The New York Times writes:
Lessons of a World War II metal drive
Nearly 80 years ago, a community leader in a very different setting, fighting a very different enemy, grumbled to his wife about the government's lackluster public relations performance.
It was June 1942 and Henry Doorly, the publisher of The Omaha World-Herald, was driving his wife to Omaha's train station. All the way there, he criticized the government's mismanagement of the national rubber salvage drive to support World War II.
"What did you do about it?" his wife asked.
That gentle nudge, recounted in "Prairie Forge: The Extraordinary Story of the Nebraska Scrap Metal Drive of World War II," by James J. Kimble, kept Mr. Doorly up late that night. He was thinking about the next national home-front campaign. Just months after the bombing of Pearl Harbor, the United States was desperately low on scrap metal, which meant that many steel mills were either slowing or shutting down. That would quickly lead to a steep drop in the number of guns, tanks and other combat essentials. Without enough scrap, the war could be lost.

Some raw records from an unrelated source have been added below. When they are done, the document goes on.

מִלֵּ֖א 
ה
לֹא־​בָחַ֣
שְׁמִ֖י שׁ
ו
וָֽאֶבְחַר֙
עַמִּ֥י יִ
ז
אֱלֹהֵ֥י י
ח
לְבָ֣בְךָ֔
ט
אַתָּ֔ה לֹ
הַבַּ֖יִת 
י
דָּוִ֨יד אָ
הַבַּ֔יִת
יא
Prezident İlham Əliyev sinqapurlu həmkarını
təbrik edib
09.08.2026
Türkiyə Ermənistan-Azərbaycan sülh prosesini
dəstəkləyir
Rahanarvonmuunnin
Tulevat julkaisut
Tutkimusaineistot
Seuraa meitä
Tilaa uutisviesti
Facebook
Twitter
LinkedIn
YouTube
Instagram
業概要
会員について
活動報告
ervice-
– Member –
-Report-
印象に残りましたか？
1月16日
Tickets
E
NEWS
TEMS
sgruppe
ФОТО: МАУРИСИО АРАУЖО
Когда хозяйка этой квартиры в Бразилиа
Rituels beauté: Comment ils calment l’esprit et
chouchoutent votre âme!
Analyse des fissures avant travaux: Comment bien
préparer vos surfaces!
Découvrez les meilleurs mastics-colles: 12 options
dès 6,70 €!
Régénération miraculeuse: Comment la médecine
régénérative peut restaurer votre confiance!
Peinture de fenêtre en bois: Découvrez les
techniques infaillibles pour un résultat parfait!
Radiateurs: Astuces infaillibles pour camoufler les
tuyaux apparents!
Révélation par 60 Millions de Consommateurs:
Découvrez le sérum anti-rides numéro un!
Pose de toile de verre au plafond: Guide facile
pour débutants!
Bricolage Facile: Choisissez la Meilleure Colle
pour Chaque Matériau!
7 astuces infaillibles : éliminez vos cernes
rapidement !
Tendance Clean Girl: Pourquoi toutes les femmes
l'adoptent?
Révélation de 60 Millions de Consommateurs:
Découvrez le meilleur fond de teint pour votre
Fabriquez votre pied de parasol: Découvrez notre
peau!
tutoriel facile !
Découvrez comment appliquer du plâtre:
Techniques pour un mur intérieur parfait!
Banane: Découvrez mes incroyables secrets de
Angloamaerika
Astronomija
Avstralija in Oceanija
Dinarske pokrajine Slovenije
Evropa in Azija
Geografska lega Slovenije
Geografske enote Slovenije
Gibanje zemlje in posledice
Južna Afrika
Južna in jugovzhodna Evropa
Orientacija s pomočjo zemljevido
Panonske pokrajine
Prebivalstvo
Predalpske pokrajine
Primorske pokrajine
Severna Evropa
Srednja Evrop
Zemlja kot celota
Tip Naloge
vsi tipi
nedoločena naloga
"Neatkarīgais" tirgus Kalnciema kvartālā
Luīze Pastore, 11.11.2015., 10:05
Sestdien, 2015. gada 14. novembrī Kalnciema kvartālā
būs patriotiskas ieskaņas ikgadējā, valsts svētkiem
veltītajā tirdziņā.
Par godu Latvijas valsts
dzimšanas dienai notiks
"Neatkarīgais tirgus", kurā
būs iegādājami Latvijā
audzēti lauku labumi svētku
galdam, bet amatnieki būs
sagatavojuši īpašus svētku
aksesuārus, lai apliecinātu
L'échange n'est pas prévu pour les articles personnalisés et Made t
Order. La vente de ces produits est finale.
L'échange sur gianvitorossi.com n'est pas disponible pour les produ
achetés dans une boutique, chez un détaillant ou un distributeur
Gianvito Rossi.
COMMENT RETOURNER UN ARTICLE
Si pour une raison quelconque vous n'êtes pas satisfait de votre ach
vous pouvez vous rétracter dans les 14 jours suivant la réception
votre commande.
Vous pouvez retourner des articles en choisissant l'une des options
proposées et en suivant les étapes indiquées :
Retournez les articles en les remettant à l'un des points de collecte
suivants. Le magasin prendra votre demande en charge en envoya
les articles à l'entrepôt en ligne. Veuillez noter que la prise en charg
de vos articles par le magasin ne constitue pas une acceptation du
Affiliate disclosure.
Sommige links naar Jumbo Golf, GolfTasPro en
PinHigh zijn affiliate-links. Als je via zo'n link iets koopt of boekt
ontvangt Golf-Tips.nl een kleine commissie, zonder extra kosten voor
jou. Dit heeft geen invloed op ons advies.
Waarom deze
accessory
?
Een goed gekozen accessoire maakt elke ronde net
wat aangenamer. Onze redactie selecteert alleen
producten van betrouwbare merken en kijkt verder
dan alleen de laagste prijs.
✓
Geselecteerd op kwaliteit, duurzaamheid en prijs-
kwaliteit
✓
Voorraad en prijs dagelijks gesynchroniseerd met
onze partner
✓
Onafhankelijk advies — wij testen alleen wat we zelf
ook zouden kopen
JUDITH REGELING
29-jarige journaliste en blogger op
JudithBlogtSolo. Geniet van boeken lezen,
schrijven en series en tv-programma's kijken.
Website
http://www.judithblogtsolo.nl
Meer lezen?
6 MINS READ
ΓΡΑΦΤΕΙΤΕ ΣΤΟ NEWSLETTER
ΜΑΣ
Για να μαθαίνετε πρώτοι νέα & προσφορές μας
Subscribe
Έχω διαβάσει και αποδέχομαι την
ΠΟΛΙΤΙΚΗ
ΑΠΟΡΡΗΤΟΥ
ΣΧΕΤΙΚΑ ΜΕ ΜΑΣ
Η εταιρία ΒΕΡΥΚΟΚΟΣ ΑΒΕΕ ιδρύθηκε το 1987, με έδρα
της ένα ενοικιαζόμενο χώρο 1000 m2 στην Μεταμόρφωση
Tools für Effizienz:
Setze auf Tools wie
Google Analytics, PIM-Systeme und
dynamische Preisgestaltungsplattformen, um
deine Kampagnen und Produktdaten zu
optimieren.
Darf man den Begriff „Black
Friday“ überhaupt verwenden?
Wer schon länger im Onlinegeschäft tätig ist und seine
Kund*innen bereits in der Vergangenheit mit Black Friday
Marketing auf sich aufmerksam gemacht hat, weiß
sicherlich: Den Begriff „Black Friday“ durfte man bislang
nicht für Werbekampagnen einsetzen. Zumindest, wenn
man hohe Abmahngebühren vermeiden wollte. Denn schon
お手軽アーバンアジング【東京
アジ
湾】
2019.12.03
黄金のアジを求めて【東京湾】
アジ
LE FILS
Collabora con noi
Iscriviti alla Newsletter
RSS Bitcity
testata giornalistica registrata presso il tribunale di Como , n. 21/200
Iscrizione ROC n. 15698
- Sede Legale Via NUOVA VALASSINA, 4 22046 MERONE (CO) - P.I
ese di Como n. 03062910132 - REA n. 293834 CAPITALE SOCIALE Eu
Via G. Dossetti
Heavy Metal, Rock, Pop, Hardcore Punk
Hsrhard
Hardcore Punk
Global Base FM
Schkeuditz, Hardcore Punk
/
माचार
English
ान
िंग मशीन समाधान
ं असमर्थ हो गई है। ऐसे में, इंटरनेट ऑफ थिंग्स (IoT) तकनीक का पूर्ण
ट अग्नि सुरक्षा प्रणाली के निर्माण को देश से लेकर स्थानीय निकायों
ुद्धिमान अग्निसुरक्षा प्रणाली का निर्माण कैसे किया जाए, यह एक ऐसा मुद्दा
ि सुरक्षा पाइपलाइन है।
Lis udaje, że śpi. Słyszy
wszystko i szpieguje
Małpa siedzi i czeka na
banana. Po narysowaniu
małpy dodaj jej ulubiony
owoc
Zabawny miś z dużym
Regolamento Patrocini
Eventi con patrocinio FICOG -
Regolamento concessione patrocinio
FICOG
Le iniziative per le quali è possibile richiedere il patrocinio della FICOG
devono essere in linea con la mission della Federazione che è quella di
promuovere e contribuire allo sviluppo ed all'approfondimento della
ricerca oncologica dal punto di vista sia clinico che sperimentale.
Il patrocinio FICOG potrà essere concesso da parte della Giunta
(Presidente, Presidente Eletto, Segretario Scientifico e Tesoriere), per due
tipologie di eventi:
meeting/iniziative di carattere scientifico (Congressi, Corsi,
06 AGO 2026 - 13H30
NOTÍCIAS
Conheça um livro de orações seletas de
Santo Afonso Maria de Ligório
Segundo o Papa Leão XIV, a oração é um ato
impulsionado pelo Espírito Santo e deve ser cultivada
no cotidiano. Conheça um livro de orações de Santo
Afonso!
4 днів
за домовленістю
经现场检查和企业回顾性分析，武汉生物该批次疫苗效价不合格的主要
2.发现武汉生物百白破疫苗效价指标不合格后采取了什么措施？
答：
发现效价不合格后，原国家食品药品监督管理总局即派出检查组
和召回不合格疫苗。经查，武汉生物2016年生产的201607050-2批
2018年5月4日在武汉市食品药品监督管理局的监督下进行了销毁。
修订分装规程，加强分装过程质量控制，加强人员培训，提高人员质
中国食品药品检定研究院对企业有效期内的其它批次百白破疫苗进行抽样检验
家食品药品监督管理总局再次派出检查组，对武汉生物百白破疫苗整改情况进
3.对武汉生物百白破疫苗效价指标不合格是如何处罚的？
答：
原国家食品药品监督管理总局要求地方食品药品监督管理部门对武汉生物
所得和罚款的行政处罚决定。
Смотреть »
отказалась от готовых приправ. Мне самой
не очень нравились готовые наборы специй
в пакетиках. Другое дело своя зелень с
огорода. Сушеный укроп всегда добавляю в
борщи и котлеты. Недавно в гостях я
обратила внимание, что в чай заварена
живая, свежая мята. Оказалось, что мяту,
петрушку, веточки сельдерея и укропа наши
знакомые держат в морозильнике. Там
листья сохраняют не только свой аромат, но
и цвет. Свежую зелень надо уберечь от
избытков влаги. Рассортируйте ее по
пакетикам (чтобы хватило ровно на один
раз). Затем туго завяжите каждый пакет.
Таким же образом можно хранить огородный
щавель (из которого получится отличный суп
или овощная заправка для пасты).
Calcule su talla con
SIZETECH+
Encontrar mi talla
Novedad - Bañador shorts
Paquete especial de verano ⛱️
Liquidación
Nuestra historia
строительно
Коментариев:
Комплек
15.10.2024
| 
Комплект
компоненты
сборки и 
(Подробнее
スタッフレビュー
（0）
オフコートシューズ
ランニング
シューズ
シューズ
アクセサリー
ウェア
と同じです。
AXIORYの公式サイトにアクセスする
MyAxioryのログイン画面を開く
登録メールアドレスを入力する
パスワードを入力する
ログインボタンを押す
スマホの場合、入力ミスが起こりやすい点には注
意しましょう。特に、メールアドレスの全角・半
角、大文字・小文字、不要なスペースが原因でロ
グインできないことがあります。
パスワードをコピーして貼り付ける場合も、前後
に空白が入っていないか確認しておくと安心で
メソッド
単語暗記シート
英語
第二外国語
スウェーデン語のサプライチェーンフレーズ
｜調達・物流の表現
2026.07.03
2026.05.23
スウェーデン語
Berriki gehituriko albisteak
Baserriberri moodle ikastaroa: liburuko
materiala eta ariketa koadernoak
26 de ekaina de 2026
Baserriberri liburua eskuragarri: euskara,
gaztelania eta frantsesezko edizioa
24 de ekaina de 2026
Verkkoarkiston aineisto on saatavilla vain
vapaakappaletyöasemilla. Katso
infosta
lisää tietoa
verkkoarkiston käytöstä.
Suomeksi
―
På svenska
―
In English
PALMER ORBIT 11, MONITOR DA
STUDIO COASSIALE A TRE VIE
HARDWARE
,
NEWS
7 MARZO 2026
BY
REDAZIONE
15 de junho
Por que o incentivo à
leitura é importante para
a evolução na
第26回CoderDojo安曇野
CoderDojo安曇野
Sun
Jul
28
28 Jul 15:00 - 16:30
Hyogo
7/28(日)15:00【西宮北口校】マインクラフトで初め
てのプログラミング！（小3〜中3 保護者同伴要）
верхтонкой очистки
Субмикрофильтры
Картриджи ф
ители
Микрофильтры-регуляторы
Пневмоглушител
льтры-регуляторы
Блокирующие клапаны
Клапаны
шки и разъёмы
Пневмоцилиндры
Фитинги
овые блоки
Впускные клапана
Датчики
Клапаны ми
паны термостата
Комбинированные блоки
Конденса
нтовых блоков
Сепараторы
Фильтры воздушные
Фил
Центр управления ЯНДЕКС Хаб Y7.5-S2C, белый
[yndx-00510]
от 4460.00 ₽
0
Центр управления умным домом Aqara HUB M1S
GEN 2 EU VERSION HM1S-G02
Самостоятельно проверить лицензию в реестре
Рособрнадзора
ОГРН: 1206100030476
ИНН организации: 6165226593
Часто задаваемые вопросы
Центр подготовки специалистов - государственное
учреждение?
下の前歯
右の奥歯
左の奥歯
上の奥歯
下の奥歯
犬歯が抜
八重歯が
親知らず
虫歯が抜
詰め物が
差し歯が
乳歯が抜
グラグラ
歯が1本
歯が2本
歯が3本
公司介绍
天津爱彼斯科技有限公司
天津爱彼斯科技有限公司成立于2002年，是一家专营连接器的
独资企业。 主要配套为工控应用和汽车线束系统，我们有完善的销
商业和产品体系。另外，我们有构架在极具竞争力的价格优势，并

"So there's Doorly," Mr. Kimble, a professor at Seton Hall University, said in an interview. "He says to himself: ‘I'm the publisher of a medium-sized newspaper in the Midwest. I don't have the ear of the president because I backed his opponent, but I have a voice in Nebraska. Maybe if I can start a campaign here, I can make it an example for the country.'"
The next day, he gathered his staff and explained his idea: a competition, among all 93 of Nebraska's counties, to scrounge up the most scrap metal per capita. A running tally would be publicized, as if the drive were a live baseball game, in The World-Herald's sports section.
Soon after the contest was unveiled, every newspaper in the state backed the idea. For three weeks, Nebraskans ransacked their homes for metal, or roamed the countryside in search of abandoned tractors or idle windmills. On some days, The World-Herald ran nothing but scrap metal contest stories on its front page.
The results were such a triumph — the equivalent of 100 pounds of scrap for each resident — that identical, three-week contests were soon staged in every other state. Ultimately, five million pounds of scrap was delivered to the War Production Board using what became known as the Nebraska Plan. The World-Herald was awarded the Pulitzer Prize in public service.
From its inception, Mr. Doorly knew his idea wouldn't work without winning the trust of Nebraskans. A national aluminum drive the previous year had inspired many in the state to collect kitchenware, which sat in unused heaps because of government inaction. "Aluminum Pots Dot Landscape Weeks After Drive for Metal," read a Washington Post headline in October 1941.
More deeply, many Americans had concluded that the Wilson administration censored news and manipulated the public throughout World War I. So when Mr. Doorly announced his scrap competition over the radio, he spent about half of his time speaking plainly about the war. Scrap metal levels were dwindling. This was an all-hands emergency. Only then did he explain how he would turn metal collection into a patriotic game.